[EXTRACTED INFORMATION]

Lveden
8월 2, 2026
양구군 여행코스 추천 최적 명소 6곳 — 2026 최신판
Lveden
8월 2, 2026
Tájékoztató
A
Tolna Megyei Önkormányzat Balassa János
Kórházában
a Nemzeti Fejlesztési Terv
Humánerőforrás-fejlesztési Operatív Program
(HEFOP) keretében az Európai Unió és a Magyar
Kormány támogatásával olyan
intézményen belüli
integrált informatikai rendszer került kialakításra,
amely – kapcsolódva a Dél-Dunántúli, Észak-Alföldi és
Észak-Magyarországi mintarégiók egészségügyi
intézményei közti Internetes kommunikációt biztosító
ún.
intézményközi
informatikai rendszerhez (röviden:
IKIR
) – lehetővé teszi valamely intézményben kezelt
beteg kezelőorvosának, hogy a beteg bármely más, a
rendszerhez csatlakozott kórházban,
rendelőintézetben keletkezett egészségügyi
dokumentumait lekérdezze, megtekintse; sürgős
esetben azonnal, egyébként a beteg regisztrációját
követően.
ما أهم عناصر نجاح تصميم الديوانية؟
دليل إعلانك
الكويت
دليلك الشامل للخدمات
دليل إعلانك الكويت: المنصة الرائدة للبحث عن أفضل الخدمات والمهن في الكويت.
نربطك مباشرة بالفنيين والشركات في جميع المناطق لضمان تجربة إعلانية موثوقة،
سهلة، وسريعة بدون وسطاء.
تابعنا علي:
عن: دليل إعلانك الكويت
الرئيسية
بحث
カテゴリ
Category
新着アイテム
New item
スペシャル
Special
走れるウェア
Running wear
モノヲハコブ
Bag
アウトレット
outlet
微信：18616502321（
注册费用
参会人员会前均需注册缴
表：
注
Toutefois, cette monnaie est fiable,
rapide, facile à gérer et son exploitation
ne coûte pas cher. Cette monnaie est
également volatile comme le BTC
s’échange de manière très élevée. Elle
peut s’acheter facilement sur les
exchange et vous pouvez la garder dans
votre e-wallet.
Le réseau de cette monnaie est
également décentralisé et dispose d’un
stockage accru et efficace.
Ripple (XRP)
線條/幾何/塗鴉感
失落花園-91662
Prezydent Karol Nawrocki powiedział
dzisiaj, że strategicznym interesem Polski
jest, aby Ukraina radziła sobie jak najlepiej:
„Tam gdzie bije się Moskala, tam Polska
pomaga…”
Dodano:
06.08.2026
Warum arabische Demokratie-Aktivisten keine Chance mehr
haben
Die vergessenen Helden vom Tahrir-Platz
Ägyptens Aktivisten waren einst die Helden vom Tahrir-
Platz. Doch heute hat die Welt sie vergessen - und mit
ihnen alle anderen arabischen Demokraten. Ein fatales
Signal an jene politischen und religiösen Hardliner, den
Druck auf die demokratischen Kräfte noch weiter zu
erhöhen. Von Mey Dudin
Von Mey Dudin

[/EXTRACTED INFORMATION]

## THE PROBLEM
Could you edit the rows from the very first line through the line with "amely – kapcsolódva", both included, so that "Tájékoztató" becomes "Közlemény", and give back only those lines with nothing else changed?

## EXERCISE RESULT
Lveden
8월 2, 2026
양구군 여행코스 추천 최적 명소 6곳 — 2026 최신판
Lveden
8월 2, 2026
Közlemény
A
Tolna Megyei Önkormányzat Balassa János
Kórházában
a Nemzeti Fejlesztési Terv
Humánerőforrás-fejlesztési Operatív Program
(HEFOP) keretében az Európai Unió és a Magyar
Kormány támogatásával olyan
intézményen belüli
integrált informatikai rendszer került kialakításra,
amely – kapcsolódva a Dél-Dunántúli, Észak-Alföldi és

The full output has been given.